*** Block opens ***

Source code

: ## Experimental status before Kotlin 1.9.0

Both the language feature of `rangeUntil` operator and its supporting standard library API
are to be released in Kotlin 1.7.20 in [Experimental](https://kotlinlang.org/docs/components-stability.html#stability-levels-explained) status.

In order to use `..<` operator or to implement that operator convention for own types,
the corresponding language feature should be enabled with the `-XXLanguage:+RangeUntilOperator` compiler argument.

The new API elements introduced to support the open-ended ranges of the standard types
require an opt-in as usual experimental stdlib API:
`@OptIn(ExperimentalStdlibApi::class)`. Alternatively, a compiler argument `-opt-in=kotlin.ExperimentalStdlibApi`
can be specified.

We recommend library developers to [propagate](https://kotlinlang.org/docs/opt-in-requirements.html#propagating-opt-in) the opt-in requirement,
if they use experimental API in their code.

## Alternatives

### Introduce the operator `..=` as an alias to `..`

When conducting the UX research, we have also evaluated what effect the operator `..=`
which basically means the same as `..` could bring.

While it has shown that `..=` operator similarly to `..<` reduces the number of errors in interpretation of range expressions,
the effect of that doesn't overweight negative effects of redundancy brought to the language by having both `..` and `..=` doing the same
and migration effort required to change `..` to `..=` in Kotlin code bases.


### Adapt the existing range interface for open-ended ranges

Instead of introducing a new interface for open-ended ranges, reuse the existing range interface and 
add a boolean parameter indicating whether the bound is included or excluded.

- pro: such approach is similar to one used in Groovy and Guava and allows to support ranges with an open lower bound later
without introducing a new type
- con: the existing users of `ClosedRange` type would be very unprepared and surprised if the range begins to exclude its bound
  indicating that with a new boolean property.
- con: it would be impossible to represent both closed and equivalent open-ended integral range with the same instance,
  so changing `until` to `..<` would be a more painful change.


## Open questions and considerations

*** Block closes ***

PROBLEM DESCRIPTION: Would you copy out each record precisely as it stands?

THE COMPLETED TASK:
Source code

: ## Experimental status before Kotlin 1.9.0

Both the language feature of `rangeUntil` operator and its supporting standard library API
are to be released in Kotlin 1.7.20 in [Experimental](https://kotlinlang.org/docs/components-stability.html#stability-levels-explained) status.

In order to use `..<` operator or to implement that operator convention for own types,
the corresponding language feature should be enabled with the `-XXLanguage:+RangeUntilOperator` compiler argument.

The new API elements introduced to support the open-ended ranges of the standard types
require an opt-in as usual experimental stdlib API:
`@OptIn(ExperimentalStdlibApi::class)`. Alternatively, a compiler argument `-opt-in=kotlin.ExperimentalStdlibApi`
can be specified.

We recommend library developers to [propagate](https://kotlinlang.org/docs/opt-in-requirements.html#propagating-opt-in) the opt-in requirement,
if they use experimental API in their code.

## Alternatives

### Introduce the operator `..=` as an alias to `..`

When conducting the UX research, we have also evaluated what effect the operator `..=`
which basically means the same as `..` could bring.

While it has shown that `..=` operator similarly to `..<` reduces the number of errors in interpretation of range expressions,
the effect of that doesn't overweight negative effects of redundancy brought to the language by having both `..` and `..=` doing the same
and migration effort required to change `..` to `..=` in Kotlin code bases.


### Adapt the existing range interface for open-ended ranges

Instead of introducing a new interface for open-ended ranges, reuse the existing range interface and 
add a boolean parameter indicating whether the bound is included or excluded.

- pro: such approach is similar to one used in Groovy and Guava and allows to support ranges with an open lower bound later
without introducing a new type
- con: the existing users of `ClosedRange` type would be very unprepared and surprised if the range begins to exclude its bound
  indicating that with a new boolean property.
- con: it would be impossible to represent both closed and equivalent open-ended integral range with the same instance,
  so changing `until` to `..<` would be a more painful change.


## Open questions and considerations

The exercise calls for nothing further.